[What the task requires]: Repeat the records below verbatim, and do not copy their pictures.

--- Records to use Enclosed Below ---

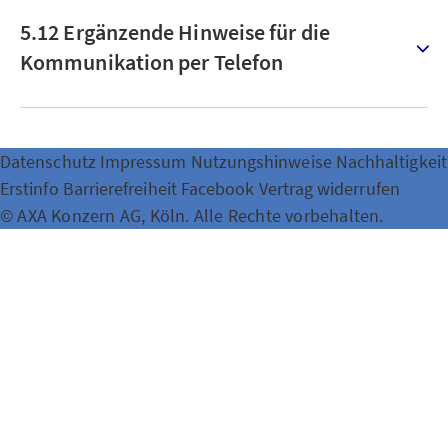
5.12 Ergänzende Hinweise für die
Kommunikation per Telefon
Datenschutz
Impressum
Nutzungshinweise
Nachhaltigkeit
Erstinfo
Barrierefreiheit
Facebook
Vertrag widerrufen
© AXA Konzern AG, Köln. Alle Rechte vorbehalten.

--- End of Enclosed Records to use ---

[Task output]:
5.12 Ergänzende Hinweise für die
Kommunikation per Telefon
Datenschutz
Impressum
Nutzungshinweise
Nachhaltigkeit
Erstinfo
Barrierefreiheit
Facebook
Vertrag widerrufen
© AXA Konzern AG, Köln. Alle Rechte vorbehalten.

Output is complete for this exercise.